▸ Task description: The required lines are those that contain "from"; pull them out of the data and copy them.
Input records Start Marker
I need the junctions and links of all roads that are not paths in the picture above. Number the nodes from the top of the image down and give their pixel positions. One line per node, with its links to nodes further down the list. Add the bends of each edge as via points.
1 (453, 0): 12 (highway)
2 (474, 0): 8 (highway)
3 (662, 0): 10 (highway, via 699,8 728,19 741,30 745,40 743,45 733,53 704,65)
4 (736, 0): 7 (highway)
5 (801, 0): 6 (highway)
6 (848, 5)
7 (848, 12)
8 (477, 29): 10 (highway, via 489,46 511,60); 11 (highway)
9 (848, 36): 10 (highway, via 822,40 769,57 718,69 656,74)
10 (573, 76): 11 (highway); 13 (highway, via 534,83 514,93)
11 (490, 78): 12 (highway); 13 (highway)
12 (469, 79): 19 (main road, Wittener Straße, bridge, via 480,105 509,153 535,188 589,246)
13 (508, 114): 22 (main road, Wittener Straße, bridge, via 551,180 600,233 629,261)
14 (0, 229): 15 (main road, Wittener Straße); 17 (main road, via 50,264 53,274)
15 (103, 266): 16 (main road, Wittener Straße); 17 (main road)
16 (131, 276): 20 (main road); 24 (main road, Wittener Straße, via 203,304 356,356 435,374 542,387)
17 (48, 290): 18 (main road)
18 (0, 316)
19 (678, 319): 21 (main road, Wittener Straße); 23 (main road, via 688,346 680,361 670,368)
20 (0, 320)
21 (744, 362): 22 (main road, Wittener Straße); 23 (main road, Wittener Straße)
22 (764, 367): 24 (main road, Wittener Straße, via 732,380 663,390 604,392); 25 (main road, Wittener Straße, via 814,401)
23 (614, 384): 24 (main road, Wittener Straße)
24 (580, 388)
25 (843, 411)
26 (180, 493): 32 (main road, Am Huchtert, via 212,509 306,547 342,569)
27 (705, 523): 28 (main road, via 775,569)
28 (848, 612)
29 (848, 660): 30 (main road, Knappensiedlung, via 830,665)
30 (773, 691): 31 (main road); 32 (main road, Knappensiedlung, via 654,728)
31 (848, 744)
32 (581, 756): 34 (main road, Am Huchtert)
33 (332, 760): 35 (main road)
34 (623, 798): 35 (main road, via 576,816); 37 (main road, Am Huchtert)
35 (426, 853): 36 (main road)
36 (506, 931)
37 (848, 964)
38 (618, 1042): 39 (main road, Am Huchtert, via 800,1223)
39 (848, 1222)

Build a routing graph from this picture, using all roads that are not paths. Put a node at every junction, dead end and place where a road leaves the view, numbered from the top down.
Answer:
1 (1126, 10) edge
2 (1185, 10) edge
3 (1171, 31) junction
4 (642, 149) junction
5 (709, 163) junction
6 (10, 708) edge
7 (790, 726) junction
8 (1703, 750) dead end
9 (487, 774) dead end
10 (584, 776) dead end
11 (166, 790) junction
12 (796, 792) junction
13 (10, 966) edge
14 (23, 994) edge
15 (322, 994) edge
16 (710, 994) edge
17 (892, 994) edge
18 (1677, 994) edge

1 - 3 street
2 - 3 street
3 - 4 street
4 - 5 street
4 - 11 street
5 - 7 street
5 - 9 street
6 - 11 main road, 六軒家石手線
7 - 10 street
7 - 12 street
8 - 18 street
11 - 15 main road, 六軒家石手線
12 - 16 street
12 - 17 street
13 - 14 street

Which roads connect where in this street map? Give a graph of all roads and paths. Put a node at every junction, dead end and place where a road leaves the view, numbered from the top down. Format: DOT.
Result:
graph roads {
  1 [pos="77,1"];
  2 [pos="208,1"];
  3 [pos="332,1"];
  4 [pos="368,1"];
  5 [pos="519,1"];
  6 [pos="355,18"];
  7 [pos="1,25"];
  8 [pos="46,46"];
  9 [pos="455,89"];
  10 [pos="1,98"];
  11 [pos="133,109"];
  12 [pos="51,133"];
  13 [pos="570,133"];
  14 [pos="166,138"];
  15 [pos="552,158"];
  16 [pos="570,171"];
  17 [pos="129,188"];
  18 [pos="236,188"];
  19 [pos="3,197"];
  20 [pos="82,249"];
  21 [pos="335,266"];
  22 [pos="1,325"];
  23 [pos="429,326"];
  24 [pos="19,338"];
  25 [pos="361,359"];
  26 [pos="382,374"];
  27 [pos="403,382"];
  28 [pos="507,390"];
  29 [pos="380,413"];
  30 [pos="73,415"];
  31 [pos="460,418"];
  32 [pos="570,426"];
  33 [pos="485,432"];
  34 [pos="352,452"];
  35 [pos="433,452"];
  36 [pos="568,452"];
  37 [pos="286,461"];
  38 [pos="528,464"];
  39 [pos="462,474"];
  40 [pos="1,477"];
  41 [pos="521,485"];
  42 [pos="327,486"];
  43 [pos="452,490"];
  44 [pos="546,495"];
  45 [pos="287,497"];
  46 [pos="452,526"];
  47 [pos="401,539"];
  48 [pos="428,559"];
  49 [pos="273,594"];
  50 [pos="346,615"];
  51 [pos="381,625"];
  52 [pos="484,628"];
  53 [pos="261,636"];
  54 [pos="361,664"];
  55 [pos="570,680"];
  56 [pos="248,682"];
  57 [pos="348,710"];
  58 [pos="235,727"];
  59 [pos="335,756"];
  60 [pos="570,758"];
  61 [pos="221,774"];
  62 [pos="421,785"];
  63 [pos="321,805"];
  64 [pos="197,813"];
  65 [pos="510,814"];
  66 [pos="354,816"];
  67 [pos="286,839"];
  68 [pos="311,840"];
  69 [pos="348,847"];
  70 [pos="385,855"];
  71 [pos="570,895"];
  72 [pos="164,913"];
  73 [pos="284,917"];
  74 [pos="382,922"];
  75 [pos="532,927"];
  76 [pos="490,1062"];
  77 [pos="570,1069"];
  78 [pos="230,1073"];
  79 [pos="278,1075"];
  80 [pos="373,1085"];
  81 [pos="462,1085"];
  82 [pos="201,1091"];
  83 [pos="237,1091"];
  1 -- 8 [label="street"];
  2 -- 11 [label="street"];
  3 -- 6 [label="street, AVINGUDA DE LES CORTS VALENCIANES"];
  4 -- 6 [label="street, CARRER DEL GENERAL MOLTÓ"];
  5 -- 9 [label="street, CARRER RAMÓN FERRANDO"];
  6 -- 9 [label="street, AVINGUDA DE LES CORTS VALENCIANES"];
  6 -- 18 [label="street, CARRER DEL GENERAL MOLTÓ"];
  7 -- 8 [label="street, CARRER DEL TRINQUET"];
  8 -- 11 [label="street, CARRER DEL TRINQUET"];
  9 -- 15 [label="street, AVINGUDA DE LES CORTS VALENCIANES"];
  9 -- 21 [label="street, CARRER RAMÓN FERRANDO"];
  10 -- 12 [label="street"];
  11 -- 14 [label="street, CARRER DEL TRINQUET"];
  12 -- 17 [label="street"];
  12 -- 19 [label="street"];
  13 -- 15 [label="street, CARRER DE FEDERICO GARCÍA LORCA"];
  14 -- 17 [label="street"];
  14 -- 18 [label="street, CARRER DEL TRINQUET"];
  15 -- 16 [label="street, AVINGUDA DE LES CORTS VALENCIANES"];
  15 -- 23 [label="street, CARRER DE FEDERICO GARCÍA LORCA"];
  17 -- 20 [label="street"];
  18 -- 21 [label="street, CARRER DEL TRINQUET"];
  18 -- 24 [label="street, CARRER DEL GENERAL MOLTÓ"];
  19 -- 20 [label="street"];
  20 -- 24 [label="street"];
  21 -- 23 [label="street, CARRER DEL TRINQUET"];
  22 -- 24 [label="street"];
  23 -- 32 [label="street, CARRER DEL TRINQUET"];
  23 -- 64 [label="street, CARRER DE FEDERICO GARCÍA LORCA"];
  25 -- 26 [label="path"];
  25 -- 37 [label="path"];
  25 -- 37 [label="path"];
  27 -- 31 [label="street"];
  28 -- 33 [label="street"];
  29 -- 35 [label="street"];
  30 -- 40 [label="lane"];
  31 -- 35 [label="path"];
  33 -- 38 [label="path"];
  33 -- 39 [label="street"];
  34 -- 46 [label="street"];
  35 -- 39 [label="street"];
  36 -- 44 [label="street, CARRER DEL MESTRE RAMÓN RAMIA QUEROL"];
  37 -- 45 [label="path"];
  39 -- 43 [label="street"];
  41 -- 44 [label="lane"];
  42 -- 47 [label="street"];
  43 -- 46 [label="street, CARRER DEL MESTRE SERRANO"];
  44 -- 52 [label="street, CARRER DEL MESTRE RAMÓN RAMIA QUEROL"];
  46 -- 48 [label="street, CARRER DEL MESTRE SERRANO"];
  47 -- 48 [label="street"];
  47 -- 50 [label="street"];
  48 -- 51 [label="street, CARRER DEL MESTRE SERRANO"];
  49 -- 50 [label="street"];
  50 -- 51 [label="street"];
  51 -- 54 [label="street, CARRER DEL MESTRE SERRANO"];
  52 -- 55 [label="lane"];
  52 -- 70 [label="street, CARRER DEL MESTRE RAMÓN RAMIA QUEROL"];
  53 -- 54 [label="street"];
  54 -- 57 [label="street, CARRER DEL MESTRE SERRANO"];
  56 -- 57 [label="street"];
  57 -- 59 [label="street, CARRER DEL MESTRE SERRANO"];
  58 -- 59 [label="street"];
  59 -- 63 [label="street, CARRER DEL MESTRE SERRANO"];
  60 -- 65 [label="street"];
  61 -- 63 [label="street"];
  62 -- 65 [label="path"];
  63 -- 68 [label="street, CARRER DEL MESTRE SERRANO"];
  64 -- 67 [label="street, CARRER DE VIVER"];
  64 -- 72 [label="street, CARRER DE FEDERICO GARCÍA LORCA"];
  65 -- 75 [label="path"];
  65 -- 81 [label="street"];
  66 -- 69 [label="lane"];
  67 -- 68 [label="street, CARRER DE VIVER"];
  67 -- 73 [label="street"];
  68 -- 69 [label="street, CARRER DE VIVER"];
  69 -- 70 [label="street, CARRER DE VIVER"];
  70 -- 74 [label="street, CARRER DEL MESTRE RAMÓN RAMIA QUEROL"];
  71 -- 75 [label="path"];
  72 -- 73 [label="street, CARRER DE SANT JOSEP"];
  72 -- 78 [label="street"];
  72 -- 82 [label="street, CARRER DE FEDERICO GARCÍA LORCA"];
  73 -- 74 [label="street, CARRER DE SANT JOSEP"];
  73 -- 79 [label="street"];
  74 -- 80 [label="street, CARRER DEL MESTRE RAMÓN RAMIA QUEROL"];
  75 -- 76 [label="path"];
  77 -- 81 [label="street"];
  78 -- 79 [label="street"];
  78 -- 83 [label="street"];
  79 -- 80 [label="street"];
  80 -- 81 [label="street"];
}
Input records End Marker
▸ Answer to this exercise:
I need the junctions and links of all roads that are not paths in the picture above. Number the nodes from the top of the image down and give their pixel positions. One line per node, with its links to nodes further down the list. Add the bends of each edge as via points.
Build a routing graph from this picture, using all roads that are not paths. Put a node at every junction, dead end and place where a road leaves the view, numbered from the top down.
Which roads connect where in this street map? Give a graph of all roads and paths. Put a node at every junction, dead end and place where a road leaves the view, numbered from the top down. Format: DOT.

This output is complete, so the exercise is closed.